The Virtues of Boring
Mark O’Connell’s recent essay in these pages discussed how long, challenging novels can hold you captive (in both the good and bad senses of that phrase). Now, in the Times, Manohla Dargis and A.O. Scott come to the defense of “the slow and the boring” in film, responding Dan Kois’s Times Magazine piece confessing he’s “suffering from a kind of culture fatigue and have less interest in eating my cultural vegetables.”

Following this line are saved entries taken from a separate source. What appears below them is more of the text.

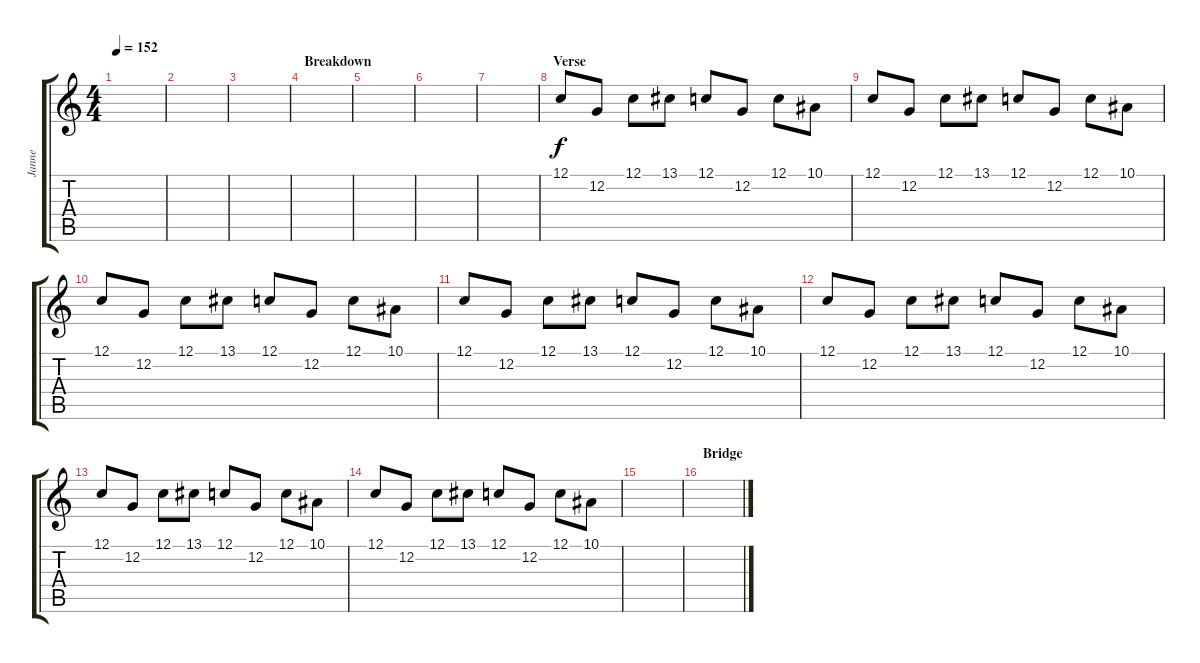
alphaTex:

\track ("Janne" "Janne") {instrument stringensemble1}
\staff {score tabs}
\tuning (C4 G3 Eb3 Bb2 F2 C2) {hide}
\ts (4 4)
\tempo 152
\clef g2
\ks c
|
|
|
\section ("" "Breakdown")
|
|
|
|
\section ("" "Verse")
12.1.8{volume 11 instrument pad1newage} 12.2.8 12.1.8 13.1.8 12.1.8 12.2.8 12.1.8 10.1.8 |
12.1.8{instrument pad1newage} 12.2.8 12.1.8 13.1.8 12.1.8 12.2.8 12.1.8 10.1.8 |
12.1.8{volume 11 instrument pad1newage} 12.2.8 12.1.8 13.1.8 12.1.8 12.2.8 12.1.8 10.1.8 |
12.1.8{volume 11 instrument pad1newage} 12.2.8 12.1.8 13.1.8 12.1.8 12.2.8 12.1.8 10.1.8 |
12.1.8{volume 11 instrument pad1newage} 12.2.8 12.1.8 13.1.8 12.1.8 12.2.8 12.1.8 10.1.8 |
12.1.8{volume 11 instrument pad1newage} 12.2.8 12.1.8 13.1.8 12.1.8 12.2.8 12.1.8 10.1.8 |
12.1.8{volume 11 instrument pad1newage} 12.2.8 12.1.8 13.1.8 12.1.8 12.2.8 12.1.8 10.1.8 |
|
\section ("" "Bridge")
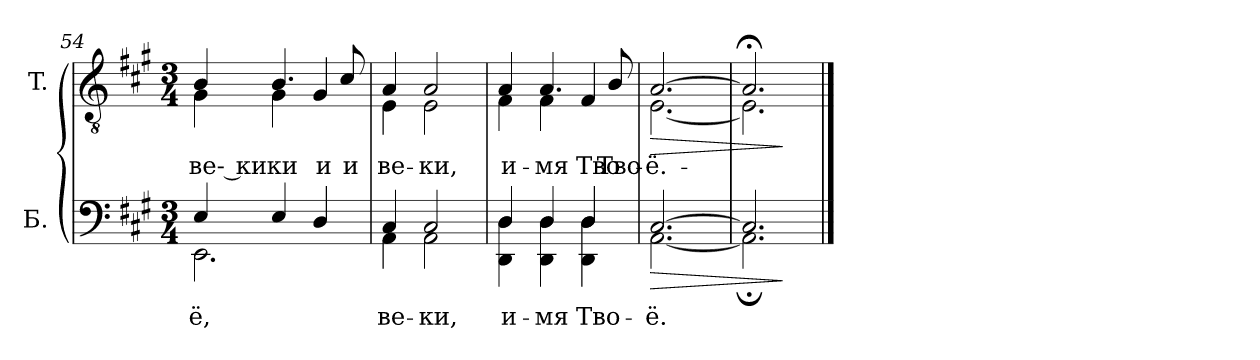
**kern	**text	**dynam	**kern	**text	**dynam
*part2	*part2	*part2	*part1	*part1	*part1
*staff2	*staff2	*staff2	*staff1	*staff1	*staff1
*I"Б.	*	*	*I"T.	*	*
*	*	*	*I'T.	*	*
*clefF4	*	*	*clefGv2	*	*
*	*	*	*ITrd7c12	*	*
*k[f#c#g#]	*	*	*k[f#c#g#]	*	*
*A:	*	*	*A:	*	*
*M3/4	*	*	*M3/4	*	*
=54	=54	=54	=54	=54	=54
*^	*	*	*	*	*
!	!	!LO:LY:b:color=#000000	!	!	!	!
!	!	!	!	!	!LO:LY:a:color=#000000	!
*	*	*	*	*^	*	*
!	!	!	!	!	!	!LO:LY:b:color=#000000	!
4Ei/	2.EEi\	ё,	.	4BBi/	4GG#i\	ве- ки	.
!	!	!	!	!	!	!LO:LY:a:color=#000000	!
4Ei/	.	.	.	4.BBi/	4GG#i\	ки	.
!	!	!	!	!	!	!LO:LY:b:color=#000000	!
4Di/	.	.	.	.	4GG#i/	и	.
!	!	!	!	!	!	!LO:LY:a:color=#000000	!
.	.	.	.	8C#i/	.	и	.
=55	=55	=55	=55	=55	=55	=55	=55
!	!	!LO:LY:b:color=#000000	!	!	!	!	!
!	!	!	!	!	!	!LO:LY:a:color=#000000	!
!	!	!	!	!	!	!LO:LY:b:color=#000000	!
4C#i/	4AAi\	ве-	.	4AAi/	4EEi\	ве-	.
!	!	!LO:LY:b:color=#000000	!	!	!	!	!
!	!	!	!	!	!	!LO:LY:a:color=#000000	!
!	!	!	!	!	!	!LO:LY:b:color=#000000	!
2C#i/	2AAi\	ки,	.	2AAi/	2EEi\	ки,	.
=56	=56	=56	=56	=56	=56	=56	=56
!	!	!LO:LY:b:color=#000000	!	!	!	!	!
!	!	!	!	!	!	!LO:LY:a:color=#000000	!
!	!	!	!	!	!	!LO:LY:b:color=#000000	!
4Di/	4DDi\ 4Di	и-	.	4AAi/	4FF#i\	и-	.
!	!	!LO:LY:b:color=#000000	!	!	!	!	!
!	!	!	!	!	!	!LO:LY:a:color=#000000	!
!	!	!	!	!	!	!LO:LY:b:color=#000000	!
4Di/	4DDi\ 4Di	мя	.	4.AAi/	4FF#i\	мя	.
!	!	!LO:LY:b:color=#000000	!	!	!	!	!
!	!	!	!	!	!	!LO:LY:b:color=#000000	!
4Di/	4DDi\ 4Di	Тво-	.	.	4FF#i/	Тво-	.
!	!	!	!	!	!	!LO:LY:a:color=#000000	!
.	.	.	.	8BBi/	.	Тво-	.
=57	=57	=57	=57	=57	=57	=57	=57
!	!	!LO:LY:b:color=#000000	!LO:HP:b	!	!	!	!
!	!	!	!	!	!	!LO:LY:a:color=#000000	!
!	!	!	!	!	!	!LO:LY:b:color=#000000	!LO:HP:b
[>2.C#i/	[<2.AAi\	ё.	>	[>2.AAi/	[<2.EEi\	ё.	>
=58	=58	=58	=58	=58	=58	=58	=58
2.C#i/]	2.AA;i\]	.	.	2.AA;i/]	2.EEi\]	.	.
*v	*v	*	*	*	*	*	*
*	*	*	*v	*v	*	*
.	.	]	.	.	]
==	==	==	==	==	==
*-	*-	*-	*-	*-	*-
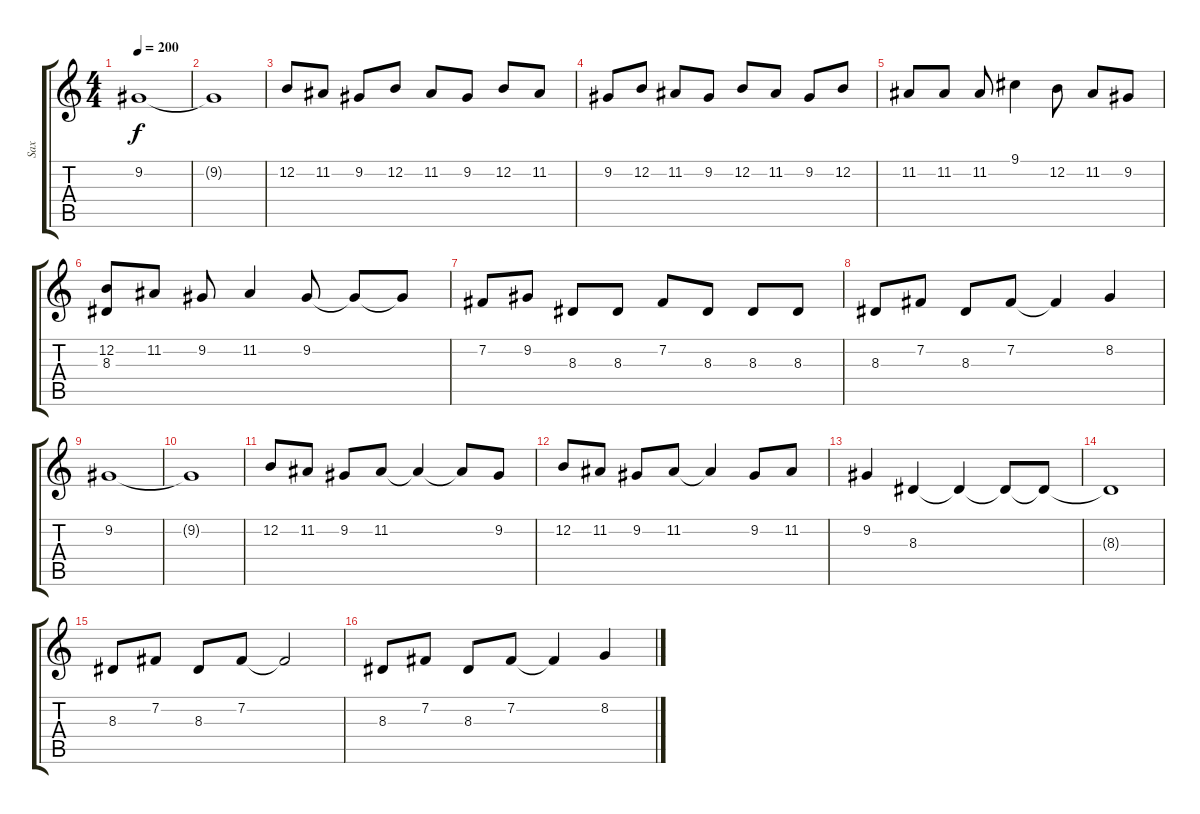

The “Chicken Breast” of Spirits
How has a spirit legally defined as being “without distinctive character, aroma, taste, or color” flourished in today’s economic climate? Victorino Matus‘ Weekly Standard article explores the history and ubiquity of vodka. Perhaps this article is best paired with something from NPR‘s list of “Great American Writers and Their Cocktails.”
True Blood
Charlaine Harris, author of the Sookie Stackhouse/Southern Vampire Mysteries (recently reincarnated as HBO’s True Blood), talks with Barbara Peters of the Poisoned Pen Press and Bookstore for her interview series “The Criminal Calendar.” See the first of six YouTube installments here. Harris, like her most famous heroine, offers a mix of canny intuition and folksy charm. Asked about the bisexuality of one very old vampire in “the Sookie-verse” she answers Peters, “I figure if you live that long, you might as well diversify. Wouldn’t you get bored, you would think–you’d be willing to try anything if you live that long.”
If Nobel Laureates Wrote for Home Depot
The Paris Review presents a spread of paint chips “sourced from the colors in literature.”